Throughout the SOS phase I feared for his physical health and sometimes, life too. But I never quite imagined the beating it could take on his mental well-being. What was he thinking whilst lying in that hospital bed, often staring vacantly into space? It would scare my mother to bits. She and I tried reassuring him that everything will be okay, but I’m not quite sure he actually believed us. I’m not quite sure any of use believed it. But it had to be said nevertheless.  

His health has been steadily improving post the surgery. But he still seemed emotionally disturbed, days post the surgery. Mama and I racked are brains trying hard to find the right words to say, which would inspire him to make a fresh start, begin life with a clean slate, that sort of thing. It seems to be working since yesterday, slowly but steadily.

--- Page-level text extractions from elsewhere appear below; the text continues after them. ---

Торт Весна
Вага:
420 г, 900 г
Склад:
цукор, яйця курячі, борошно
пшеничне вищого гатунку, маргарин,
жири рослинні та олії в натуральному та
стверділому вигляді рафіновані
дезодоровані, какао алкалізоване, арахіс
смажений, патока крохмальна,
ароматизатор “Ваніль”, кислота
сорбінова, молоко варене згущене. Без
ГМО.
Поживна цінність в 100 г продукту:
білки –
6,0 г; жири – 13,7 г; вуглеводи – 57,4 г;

On a different note, post weeks of hastily bunching up gangly tresses into an unbecoming knot, I decided to have a haircut. So, Jen and me went to this new place called Papilon. Not a good idea. The ’senior hairstylists’ are these  chaps from Delhi with bizaare haircuts and bad colour jobs. The place is brighly lit (with an overkill of Christmas decorations) and looks all done up. A case of neat book cover but terrible book.

I suppose that’s the difference between a ’salon’ and a ’saloon’. Sigh!

 

Share

Friday December 15, 2006


2006
12.15

Pop has finally been moved from the ICU to a private room and is recovering slowing but steadily.

The big challenge now, is to master the art of the pouch.

Thankfully, human beings, especially Indians are such malleable things, we adapt to any life-altering phenomenon, with exceptions of course.

 

 

Share

Sunday December 10, 2006


2006
12.10

Had two encounters with gurkhas today. The first chap stopped me at the hospital entrance and asked to check my bag — for food, not weapons. Apparently you can’t take food inside the hospital, which I think is a stupid rule.

If you have to be there for months (or even weeks), you can get weary of the cafeteria menu. It’s not that the food is bad or even expensive. You get a healthy, balanced meal for Rs 25, a figure I don’t ever come across in Mumbai. How long can you stomach outside food? I remember telling people during my college hostel days: I can eat even home cooked mud.

Coming back to the gurkha, I got all defensive and asked him why he was checking my bag, when no one else bothered to all these days, which of course was a stupid thing to say. He replied: That could be because I was not there all these days. 

I dramatically stomped towards the rack where miscreants like me, who get caught sneaking in food items, have to deposit their ‘illegal’ food packages. I took out a loaf of bread and a box of chicken curry and said in a genuinely frustrated voice: This is home cooked food for my mother who has been living here forever. She is sick of eating the horrible cafetaria food.

The poor chap who was just doing his job felt guilty. He said: Okay, take it in. Please take it in. I gave him I best smile ever and thanked him profusely.

When I returned home, the colony gurkha asked me how my dad was? Apparently he went to Hospice, a government hospital in town, to pay my dad a visit. Of course, dad was there because he was admitted elsewhere. He asked for the name of the place and said he would be visiting him. 

Gurkhas can be kind.

Share

Saturday December 9, 2006


2006
12.09

Sherry’s dad has a cast on his leg, that should hopefully come off in about a week and a half. My dad is about to have surgery.

I truly hope that by Christmas both of them will be up and about. It would be wonderful to have a party, with all the cousins and dozens in attendance. Most of them are coming down from across the globe.

I feel like one of the March sisters, awaiting a good Christmas.